- _Exercise_
Where a line below holds the string "klussen", that line goes into the answer.

── Information

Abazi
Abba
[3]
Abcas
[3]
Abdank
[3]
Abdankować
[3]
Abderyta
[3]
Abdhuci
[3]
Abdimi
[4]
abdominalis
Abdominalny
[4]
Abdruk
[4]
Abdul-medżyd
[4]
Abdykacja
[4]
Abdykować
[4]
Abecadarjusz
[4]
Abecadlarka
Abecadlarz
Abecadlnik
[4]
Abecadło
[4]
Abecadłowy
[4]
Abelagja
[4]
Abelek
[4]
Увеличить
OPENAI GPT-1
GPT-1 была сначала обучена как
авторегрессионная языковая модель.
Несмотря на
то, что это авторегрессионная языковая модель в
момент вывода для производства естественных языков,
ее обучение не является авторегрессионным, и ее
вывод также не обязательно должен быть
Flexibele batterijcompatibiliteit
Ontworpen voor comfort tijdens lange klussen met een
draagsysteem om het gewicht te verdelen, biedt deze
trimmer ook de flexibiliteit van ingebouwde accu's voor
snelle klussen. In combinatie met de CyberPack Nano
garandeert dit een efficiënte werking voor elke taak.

────
── Information

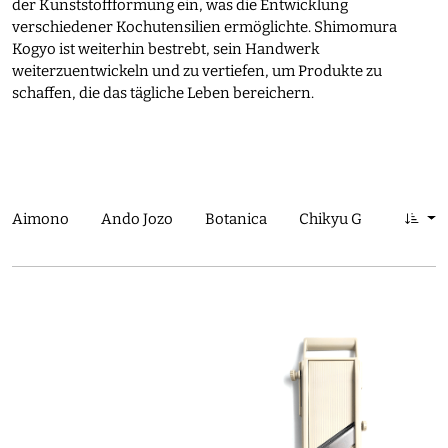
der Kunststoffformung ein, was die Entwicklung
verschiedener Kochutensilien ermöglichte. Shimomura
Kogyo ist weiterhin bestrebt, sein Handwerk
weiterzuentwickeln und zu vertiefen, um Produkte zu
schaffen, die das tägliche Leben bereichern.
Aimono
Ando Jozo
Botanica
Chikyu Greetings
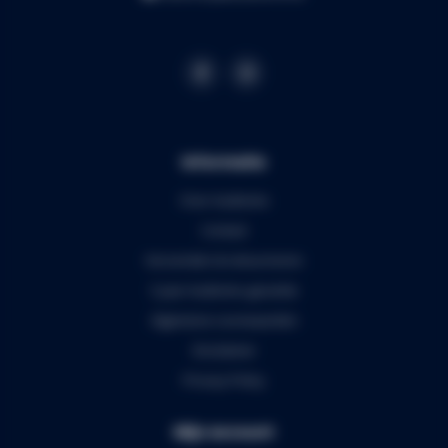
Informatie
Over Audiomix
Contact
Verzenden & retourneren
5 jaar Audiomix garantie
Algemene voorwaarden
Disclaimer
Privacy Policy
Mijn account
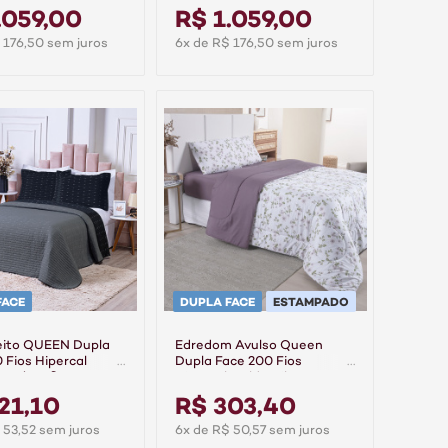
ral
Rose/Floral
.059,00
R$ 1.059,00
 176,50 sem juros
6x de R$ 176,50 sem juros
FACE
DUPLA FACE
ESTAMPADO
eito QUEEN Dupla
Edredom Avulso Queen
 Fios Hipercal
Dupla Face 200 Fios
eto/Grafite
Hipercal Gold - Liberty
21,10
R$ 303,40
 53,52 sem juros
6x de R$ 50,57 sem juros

────

- _Answer to this problem_
Ontworpen voor comfort tijdens lange klussen met een
snelle klussen. In combinatie met de CyberPack Nano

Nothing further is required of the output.